▶ **Task instructions**
Every record below should be retyped exactly, and no picture should appear in the copy.

▶ **Exercise materials**
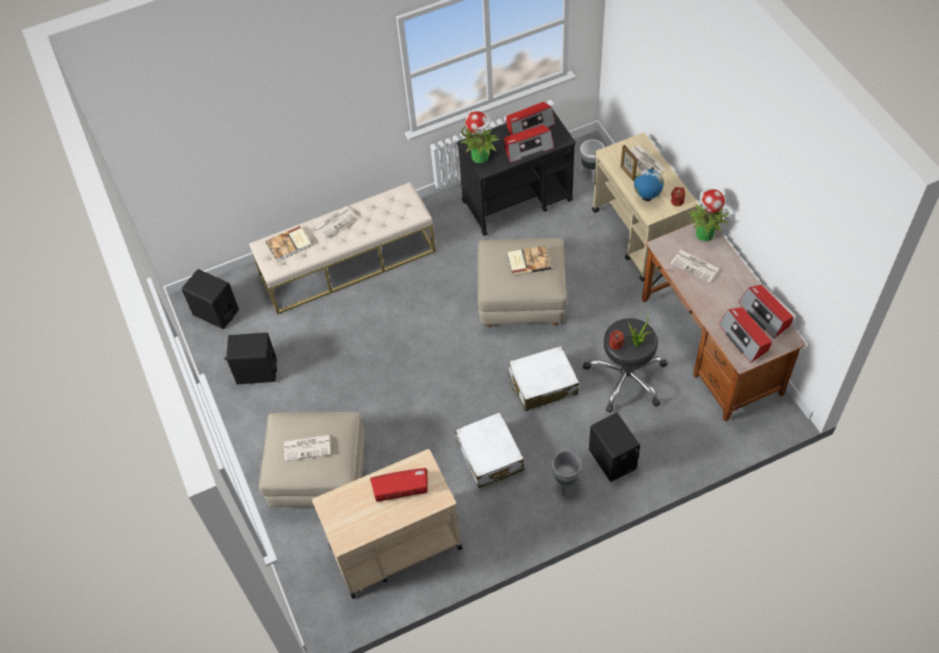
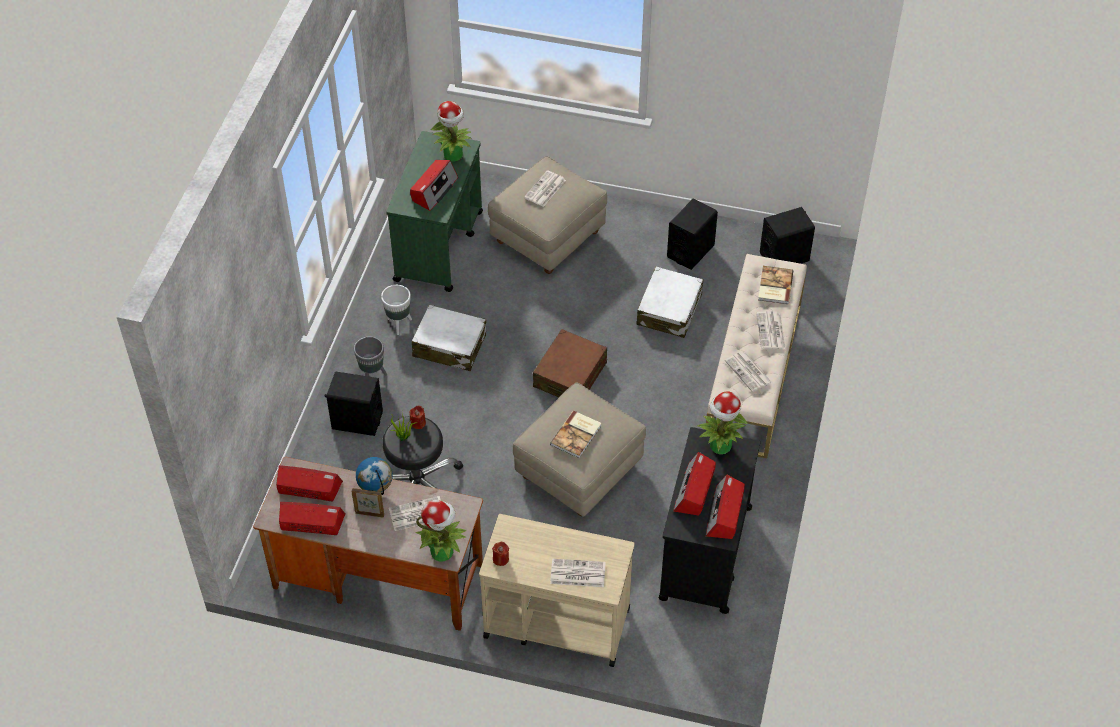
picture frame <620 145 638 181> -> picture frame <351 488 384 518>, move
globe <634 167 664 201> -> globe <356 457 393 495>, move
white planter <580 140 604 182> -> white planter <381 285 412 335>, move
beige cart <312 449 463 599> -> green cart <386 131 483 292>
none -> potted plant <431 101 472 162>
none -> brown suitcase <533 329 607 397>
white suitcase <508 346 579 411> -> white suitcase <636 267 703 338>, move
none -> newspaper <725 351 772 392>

▶ **Expected answer**
picture frame <620 145 638 181> -> picture frame <351 488 384 518>, move
globe <634 167 664 201> -> globe <356 457 393 495>, move
white planter <580 140 604 182> -> white planter <381 285 412 335>, move
beige cart <312 449 463 599> -> green cart <386 131 483 292>
none -> potted plant <431 101 472 162>
none -> brown suitcase <533 329 607 397>
white suitcase <508 346 579 411> -> white suitcase <636 267 703 338>, move
none -> newspaper <725 351 772 392>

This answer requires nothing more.